**TRAVAIL DEMANDÉ:**
A: Réécrivez sous forme de liste plus courte le paragraphe du reportage sur l'Euro 2025 qui commence par « À une heure en transport », en gardant ses faits principaux.
B: Relevez toutes les personnes nommées dans le reportage sur l'Euro 2025, sans tenir compte du nom entre parenthèses sous la photo.
C: Rédigez la suite du reportage sur l'Euro 2025 à Bâle en partant de sa dernière phrase.

**EXTRAIT DE PAGE:**
━━━━━━━━━━
REPORTAGE. Euro 2025 : stades et fan zones remplis, audiences records... Malgré la défaite de sa Nati face à l'Espagne, la Suisse s'est prise au jeu du foot féminin

Une salve d'applaudissements. Au coup de sifflet final, la fan zone de Barfüsserplatz de Bâle (Suisse) n'a pas hésité. Les milliers de spectateurs présents ont acclamé à l'unisson le parcours de la Nati malgré sa défaite (2-0) en quarts de finale, vendredi 18 juillet, face aux championnes du monde en titre espagnoles. "Si on perd, je serai triste mais quand même fière de cette équipe", assurait Jana dès la mi-temps, alors que les Suisses résistaient encore.

Pour le premier quart de finale de l'histoire de l'équipe suisse, les deux écrans géants installés dans le centre-ville, l'un posé au pied d'une ancienne église transformée en musée d'histoire de la ville et l'autre à côté du théâtre, avaient fait le plein. À l'image d'un Euro qui séduit partout dans le pays.

Une des fan zones de Bâle (Suisse), située dans le centre-ville, le 18 juillet 2025. (ANAIS BROSSEAU/FRANCEINFO: SPORT)
Une des fan zones de Bâle (Suisse), située dans le centre-ville, le 18 juillet 2025. (ANAIS BROSSEAU/FRANCEINFO: SPORT)

À une heure en transport d'un stade de Berne bouillant derrière l'équipe nationale, l'ambiance est en revanche restée sage à Bâle. Pendant 90 minutes, amateurs de foot et simples curieux ont religieusement observé le sérieux des joueuses helvètes. Pas de musique, ni de klaxons ou de fumigènes. Et même aucun chant avant une franche occasion espagnole à la 60e minute. Puis de timides "Hop Suisse" ont commencé à s'élever, pas douchés par l'ouverture du score d'Athenea del Castillo (66e) puis le but de Claudia Pina (71e). "C'est la première fois que je viens à la fan zone. C'est calme et chaleureux, très différent de l'ambiance qu'il peut y avoir sur des matchs masculins. Ici, personne ne va crier des insultes", apprécie Ida, habitante bâloise.
━━━━━━━━━━
Images des pages et texte extrait:

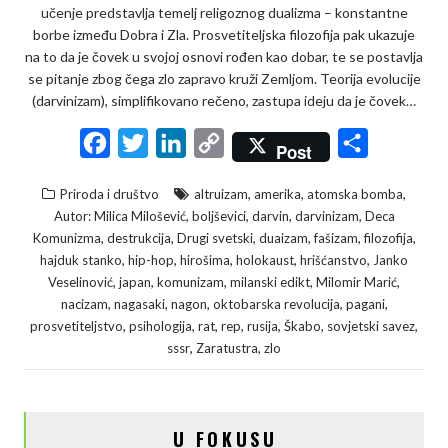
učenje predstavlja temelj religoznog dualizma – konstantne
borbe između Dobra i Zla. Prosvetiteljska filozofija pak ukazuje
na to da je čovek u svojoj osnovi rođen kao dobar, te se postavlja
se pitanje zbog čega zlo zapravo kruži Zemljom. Teorija evolucije
(darvinizam), simplifikovano rečeno, zastupa ideju da je čovek…
F
T
L
C
S
Post
a
w
i
o
h
,
,
,
Priroda i društvo
altruizam
amerika
atomska bomba
c
i
n
p
a
,
,
,
,
Autor: Milica Milošević
boljševici
darvin
darvinizam
Deca
e
t
k
y
r
,
,
,
,
,
,
Komunizma
destrukcija
Drugi svetski
duaizam
fašizam
filozofija
,
,
,
,
,
hajduk stanko
hip-hop
hirošima
holokaust
hrišćanstvo
Janko
b
t
e
L
e
,
,
,
,
,
Veselinović
japan
komunizam
milanski edikt
Milomir Marić
o
e
d
i
,
,
,
,
,
nacizam
nagasaki
nagon
oktobarska revolucija
pagani
o
r
I
n
,
,
,
,
,
,
,
prosvetiteljstvo
psihologija
rat
rep
rusija
Škabo
sovjetski savez
,
,
sssr
Zaratustra
zlo
k
n
k
U FOKUSU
━━━━━━━━━━
**RÉPONSES RÉDIGÉES:**
A:
- À Bâle, à une heure de transport d'un stade de Berne bouillant derrière l'équipe nationale, l'ambiance est restée sage.
- Pendant 90 minutes, amateurs de foot et simples curieux ont suivi en silence les joueuses suisses, sans musique, sans klaxons et sans fumigènes.
- Aucun chant ne s'est fait entendre avant une franche occasion espagnole à la 60e minute. De timides « Hop Suisse » ont suivi, sans faiblir après les buts d'Athenea del Castillo (66e) et de Claudia Pina (71e).
- Ida, une habitante de Bâle venue pour la première fois à la fan zone, la trouve calme et chaleureuse. Selon elle, l'ambiance y est très différente de celle des matchs masculins et personne n'y crie d'insultes.

B:
- Jana
- Athenea del Castillo
- Claudia Pina
- Ida

C:
"La Suisse a déjà gagné"

Lancé le 2 juillet, l'Euro féminin de football a trouvé son public en Suisse. La qualification en quarts de la Nati, pour la première fois de son histoire, n'aura fait que renforcer le succès pour le pays hôte. "Peu importe le résultat contre l'Espagne, la Suisse a déjà gagné" titrait ainsi, vendredi, l'éditorial du Temps, journal national. Au total, en phase de groupes, 461 582 fans ont assisté à un match, et 22 des 24 rencontres ont été jouées à guichets fermés. La Nati a de son côté porté son record d'affluence au-delà des 34 000 personnes (lors de l'opposition face à la Norvège à Bâle) et rempli les trois plus gros stades du pays (Bâle, Genève et Berne).

La marche des fans suisses en direction du stade Wankdorf de Berne, le 18 juillet 2025, en amont du quart de finale Suisse-Espagne. (SIPA)
La marche des fans suisses en direction du stade Wankdorf de Berne, le 18 juillet 2025, en amont du quart de finale Suisse-Espagne. (SIPA)

Alors que le championnat national n'est même pas professionnel, et que l'intérêt pour le football féminin reste mineur, des "fan walks" (marches de fans) en direction du stade ont réuni 14 000 personnes à Berne avant leur second match. Pas négligeable pour un pays qui compte 9 millions d'habitants. "Tous mes proches ont participé au défilé des supporters. Je me suis demandé si je préférais être dans le bus ou dans la foule à ce moment-là. Nous n'aurions pas pu rêver de cela", a témoigné l'attaquante suisse Ana-Maria Crnogorcevic auprès de l'UEFA.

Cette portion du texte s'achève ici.